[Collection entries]
-----

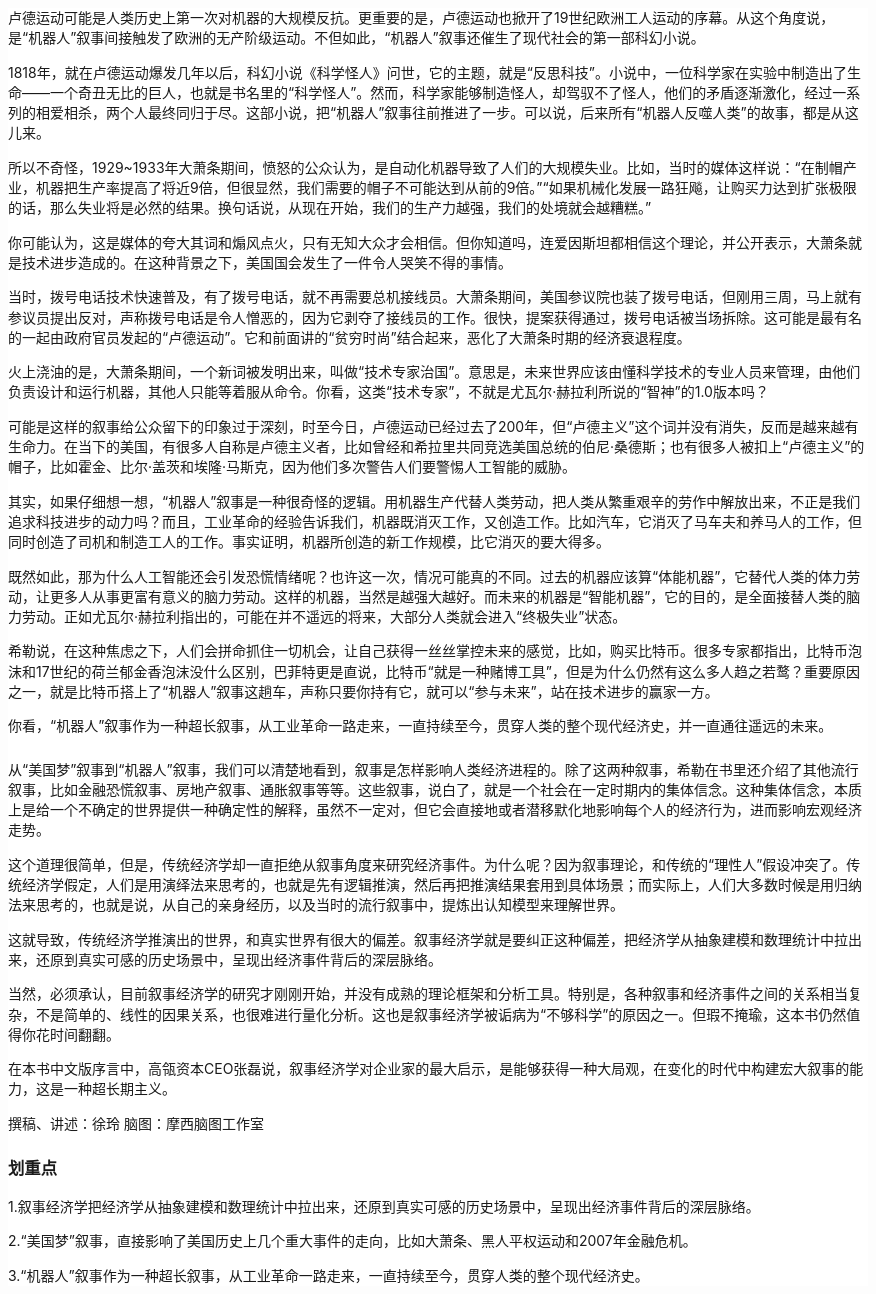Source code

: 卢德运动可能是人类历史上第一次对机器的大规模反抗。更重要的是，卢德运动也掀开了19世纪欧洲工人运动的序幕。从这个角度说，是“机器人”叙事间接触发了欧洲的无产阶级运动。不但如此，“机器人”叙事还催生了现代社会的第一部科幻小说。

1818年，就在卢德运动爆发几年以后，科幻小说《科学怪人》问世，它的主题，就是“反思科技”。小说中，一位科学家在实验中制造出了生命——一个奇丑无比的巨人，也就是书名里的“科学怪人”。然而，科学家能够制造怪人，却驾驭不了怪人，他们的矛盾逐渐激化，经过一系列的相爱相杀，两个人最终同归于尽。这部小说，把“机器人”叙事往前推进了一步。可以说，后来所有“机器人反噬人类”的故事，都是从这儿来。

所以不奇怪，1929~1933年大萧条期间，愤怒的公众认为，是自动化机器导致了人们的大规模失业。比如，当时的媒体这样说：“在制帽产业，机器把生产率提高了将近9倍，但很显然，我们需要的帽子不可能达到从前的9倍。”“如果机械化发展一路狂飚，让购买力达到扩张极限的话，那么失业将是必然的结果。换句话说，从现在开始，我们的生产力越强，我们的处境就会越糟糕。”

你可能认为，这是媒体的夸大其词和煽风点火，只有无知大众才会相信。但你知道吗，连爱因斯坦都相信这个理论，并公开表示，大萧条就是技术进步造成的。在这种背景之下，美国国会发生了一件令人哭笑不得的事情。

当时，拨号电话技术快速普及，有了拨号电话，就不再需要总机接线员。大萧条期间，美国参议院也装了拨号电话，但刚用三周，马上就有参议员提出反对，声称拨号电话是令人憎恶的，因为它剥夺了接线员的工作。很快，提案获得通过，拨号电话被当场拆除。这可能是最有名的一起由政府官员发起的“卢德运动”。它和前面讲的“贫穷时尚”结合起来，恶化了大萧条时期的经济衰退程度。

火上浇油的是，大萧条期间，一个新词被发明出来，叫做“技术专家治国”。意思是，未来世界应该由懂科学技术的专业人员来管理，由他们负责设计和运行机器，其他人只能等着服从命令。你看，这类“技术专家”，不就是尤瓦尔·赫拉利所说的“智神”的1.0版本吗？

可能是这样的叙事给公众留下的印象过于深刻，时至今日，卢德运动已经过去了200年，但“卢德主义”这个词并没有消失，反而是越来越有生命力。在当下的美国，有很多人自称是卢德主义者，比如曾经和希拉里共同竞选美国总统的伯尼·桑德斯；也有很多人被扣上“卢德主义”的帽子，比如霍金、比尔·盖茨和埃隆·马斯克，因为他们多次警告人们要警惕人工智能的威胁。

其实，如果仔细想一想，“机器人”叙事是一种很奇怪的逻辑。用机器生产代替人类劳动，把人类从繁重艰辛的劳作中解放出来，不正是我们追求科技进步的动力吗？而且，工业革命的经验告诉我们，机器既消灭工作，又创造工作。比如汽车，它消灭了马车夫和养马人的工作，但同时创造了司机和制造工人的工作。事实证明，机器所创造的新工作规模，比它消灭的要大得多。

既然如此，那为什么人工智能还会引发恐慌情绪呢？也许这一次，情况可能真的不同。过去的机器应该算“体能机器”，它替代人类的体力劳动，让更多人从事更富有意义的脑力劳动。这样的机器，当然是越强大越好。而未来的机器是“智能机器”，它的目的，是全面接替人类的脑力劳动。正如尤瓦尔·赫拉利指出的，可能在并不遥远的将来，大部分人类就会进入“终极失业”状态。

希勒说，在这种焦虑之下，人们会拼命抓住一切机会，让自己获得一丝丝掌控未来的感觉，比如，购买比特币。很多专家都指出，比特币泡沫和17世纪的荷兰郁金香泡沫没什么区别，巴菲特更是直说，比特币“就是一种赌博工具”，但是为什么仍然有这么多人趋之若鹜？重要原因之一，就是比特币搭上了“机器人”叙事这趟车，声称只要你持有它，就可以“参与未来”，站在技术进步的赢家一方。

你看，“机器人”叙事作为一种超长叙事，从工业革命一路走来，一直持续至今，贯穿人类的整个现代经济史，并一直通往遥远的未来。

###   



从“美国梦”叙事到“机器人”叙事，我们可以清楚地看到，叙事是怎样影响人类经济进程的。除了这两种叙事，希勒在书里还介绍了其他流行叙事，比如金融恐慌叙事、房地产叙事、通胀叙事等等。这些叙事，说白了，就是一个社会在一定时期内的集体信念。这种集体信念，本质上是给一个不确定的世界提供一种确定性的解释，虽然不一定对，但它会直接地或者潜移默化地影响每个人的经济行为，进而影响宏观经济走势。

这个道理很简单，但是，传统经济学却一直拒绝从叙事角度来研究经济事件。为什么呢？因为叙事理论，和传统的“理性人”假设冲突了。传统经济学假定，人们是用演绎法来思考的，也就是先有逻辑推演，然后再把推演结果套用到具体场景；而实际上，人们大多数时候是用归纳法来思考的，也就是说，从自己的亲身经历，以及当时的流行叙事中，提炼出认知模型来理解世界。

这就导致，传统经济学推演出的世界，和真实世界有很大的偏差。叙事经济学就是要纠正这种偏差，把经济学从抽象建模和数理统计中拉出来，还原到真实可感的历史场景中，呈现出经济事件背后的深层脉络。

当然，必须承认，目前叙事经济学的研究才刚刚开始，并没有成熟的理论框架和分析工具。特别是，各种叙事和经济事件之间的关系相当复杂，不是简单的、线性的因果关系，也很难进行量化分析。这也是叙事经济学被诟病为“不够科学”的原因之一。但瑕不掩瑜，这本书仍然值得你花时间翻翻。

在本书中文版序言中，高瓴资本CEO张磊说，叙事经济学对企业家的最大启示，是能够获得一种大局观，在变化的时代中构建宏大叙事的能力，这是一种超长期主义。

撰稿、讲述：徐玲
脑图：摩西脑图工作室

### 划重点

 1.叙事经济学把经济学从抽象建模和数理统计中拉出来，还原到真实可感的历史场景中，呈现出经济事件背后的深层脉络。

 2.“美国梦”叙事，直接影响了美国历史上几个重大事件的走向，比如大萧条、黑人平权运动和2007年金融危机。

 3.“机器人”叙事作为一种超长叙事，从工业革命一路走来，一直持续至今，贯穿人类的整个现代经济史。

-----

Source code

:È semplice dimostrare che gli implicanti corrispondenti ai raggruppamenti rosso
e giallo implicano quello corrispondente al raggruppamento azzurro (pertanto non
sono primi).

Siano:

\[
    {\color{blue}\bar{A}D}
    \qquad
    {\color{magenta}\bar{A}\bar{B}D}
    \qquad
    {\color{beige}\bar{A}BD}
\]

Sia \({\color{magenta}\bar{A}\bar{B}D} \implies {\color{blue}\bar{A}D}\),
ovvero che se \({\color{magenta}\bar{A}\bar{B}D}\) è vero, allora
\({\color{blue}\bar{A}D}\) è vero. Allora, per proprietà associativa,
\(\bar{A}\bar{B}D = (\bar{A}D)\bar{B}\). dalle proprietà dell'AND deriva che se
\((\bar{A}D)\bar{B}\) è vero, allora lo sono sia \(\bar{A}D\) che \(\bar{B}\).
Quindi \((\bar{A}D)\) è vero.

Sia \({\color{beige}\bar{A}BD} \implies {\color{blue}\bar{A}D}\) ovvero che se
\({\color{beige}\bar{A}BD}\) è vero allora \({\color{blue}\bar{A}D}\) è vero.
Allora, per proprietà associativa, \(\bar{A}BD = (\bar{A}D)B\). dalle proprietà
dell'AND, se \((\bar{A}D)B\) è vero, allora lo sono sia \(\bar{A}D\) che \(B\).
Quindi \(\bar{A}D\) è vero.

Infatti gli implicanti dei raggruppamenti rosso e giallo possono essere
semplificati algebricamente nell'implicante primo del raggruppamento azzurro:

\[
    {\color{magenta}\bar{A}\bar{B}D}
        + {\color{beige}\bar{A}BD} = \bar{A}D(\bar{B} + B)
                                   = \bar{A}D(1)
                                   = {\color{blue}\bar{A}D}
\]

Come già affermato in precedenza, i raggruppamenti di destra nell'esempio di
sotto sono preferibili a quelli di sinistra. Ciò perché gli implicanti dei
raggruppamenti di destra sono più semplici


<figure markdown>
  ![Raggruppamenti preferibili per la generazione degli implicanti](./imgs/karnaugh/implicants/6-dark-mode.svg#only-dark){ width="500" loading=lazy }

-----

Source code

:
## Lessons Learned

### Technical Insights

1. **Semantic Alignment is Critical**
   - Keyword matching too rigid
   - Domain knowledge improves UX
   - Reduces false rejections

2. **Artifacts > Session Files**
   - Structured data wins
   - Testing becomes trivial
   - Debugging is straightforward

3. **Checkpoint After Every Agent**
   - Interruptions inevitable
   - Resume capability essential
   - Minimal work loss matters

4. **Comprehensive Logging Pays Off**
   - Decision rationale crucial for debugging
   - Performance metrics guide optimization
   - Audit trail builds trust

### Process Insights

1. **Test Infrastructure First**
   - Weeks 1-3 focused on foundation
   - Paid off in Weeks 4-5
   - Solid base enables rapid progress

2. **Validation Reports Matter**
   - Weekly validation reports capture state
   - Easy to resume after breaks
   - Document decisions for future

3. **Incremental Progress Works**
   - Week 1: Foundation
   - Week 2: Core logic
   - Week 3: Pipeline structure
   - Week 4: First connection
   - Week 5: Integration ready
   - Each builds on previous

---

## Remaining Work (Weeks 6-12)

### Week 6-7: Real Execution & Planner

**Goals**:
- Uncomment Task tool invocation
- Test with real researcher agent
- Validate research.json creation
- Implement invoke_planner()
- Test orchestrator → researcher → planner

-----

Work to be completed: Send back an exact copy of only the lines from the line with "- Week 3: Pipeline structure" up to and including the line with "- Test orchestrator → researcher → planner" in the data above.

Solution to this problem:
   - Week 3: Pipeline structure
   - Week 4: First connection
   - Week 5: Integration ready
   - Each builds on previous

---

## Remaining Work (Weeks 6-12)

### Week 6-7: Real Execution & Planner

**Goals**:
- Uncomment Task tool invocation
- Test with real researcher agent
- Validate research.json creation
- Implement invoke_planner()
- Test orchestrator → researcher → planner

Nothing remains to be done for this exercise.